Stewart Donald once again joined us on the Roker Rapport Podcast earlier in the week, and while he was with us he discussed Kevin Ball’s future with the club after speaking on previous shows about how having him in an ambassadorial role was underutilising his abilities.

The plan for Ball is for the club legend to be the right-hand man of new Academy manager Paul Reid, with his main task to raise the standards that have slipped at all levels at the Academy of Light.

I’m going to see him again, we’re going to ask him to take a real active role in getting the standards in the academy spot on. He’s going to get heavily involved in the academy. I like Kevin, I like his standards and he’s a good influence. He sets high standards, we need higher standards and he has definitely been under-utilised. We are going to work him hard.

Kevin needs to sit with Paul Reid and be Paul’s right-hand man. The two of them are going to have to dove-tail to get those standards up.

After explaining what his role will be, Donald went on to go into detail about how those standards have slipped at the academy, with relegation to League One meaning poor attitudes in first team had bled through to the youth levels of the club.

Some of the first team attitude of thinking League One is below them has fed through to the academy. We’ve had academy kids say we are not coming back into training this year. So there’s a bit of an attitude that has crept in there and under Kevin Ball that didn’t happen.

We’ve got to get them [kids] connected to this football club, connected to the manager, connected to the fans rather than perceiving it as someone where they just to to play football, so when other opportunities come along, they actually feel part of something.

When they go out and are moaning about the pitches or their dinner, you think ‘you are at Sunderland football club at 13, 14, 15-years old, let’s be proud of that, let’s try and get into the first team of this football club’, let’s not say ‘we’re too good to come back training with Sunderland’. Who the hell do they think they are?

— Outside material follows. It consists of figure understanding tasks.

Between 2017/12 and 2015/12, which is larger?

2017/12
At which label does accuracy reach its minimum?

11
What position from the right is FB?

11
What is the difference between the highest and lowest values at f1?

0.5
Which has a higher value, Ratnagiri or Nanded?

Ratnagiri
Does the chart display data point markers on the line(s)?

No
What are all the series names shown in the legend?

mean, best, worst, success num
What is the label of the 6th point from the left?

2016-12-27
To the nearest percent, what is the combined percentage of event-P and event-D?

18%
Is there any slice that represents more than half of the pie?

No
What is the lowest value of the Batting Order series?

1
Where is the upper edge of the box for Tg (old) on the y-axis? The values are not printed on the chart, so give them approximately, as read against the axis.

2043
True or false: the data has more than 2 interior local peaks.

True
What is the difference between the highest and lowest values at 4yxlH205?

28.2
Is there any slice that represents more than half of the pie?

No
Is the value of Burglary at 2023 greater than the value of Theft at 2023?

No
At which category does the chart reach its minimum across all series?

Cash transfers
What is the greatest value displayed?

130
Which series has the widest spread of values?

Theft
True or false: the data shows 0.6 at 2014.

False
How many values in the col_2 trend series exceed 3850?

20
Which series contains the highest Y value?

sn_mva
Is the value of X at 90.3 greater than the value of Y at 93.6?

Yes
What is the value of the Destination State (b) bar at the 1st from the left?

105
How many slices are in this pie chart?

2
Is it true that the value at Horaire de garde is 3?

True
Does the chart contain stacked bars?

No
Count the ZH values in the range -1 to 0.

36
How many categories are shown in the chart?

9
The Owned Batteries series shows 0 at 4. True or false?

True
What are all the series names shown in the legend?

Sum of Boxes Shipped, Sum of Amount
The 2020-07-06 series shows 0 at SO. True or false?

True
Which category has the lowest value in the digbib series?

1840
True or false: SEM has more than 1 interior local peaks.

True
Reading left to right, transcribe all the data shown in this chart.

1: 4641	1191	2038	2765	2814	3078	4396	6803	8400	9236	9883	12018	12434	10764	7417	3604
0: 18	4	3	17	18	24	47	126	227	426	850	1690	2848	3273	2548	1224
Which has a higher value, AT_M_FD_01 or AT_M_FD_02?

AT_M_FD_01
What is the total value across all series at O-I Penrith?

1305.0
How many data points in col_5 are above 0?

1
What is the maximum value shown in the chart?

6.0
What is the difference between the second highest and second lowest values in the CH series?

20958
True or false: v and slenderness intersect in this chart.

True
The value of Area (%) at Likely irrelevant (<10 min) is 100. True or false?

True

Attitude problems are not the only issue at the academy however, with clubs trying to take advantage of our relegation to League One by swooping for our most promising talents.

Already this summer we’ve lost Sam Greenwood to Arsenal and with the likes of Liverpool sniffing around Luca Stephenson, Donald bemoaned the rules that say the club can’t protect itself from it’s promising players being poached.

The frustrating thing for me is that there’s a lot of big teams sniffing around our young lads, from age 12-15. We want to keep all of those.

The academy costs £1-2m to look after, we want to be Category 1 but until the lads get to 17 you can’t protect yourselves with contracts. You get minimal compensation but for the academy to run you need to get four lads compensated each year and then all that time and efforts goes in but other clubs benefit. We need to fight to keep the lads until they are 17.

As well as trying to keep the better talents in our academy, the club are hoping to do to other clubs what they have been trying to do to us. Namely, signing their promising youngsters with Reid already hoping to have a big enough budget to go out and sign some prospects.

The academy manager [Paul Reid] has asked how much of these funds that I’ve generated for this football club are you giving me to invest in youngsters?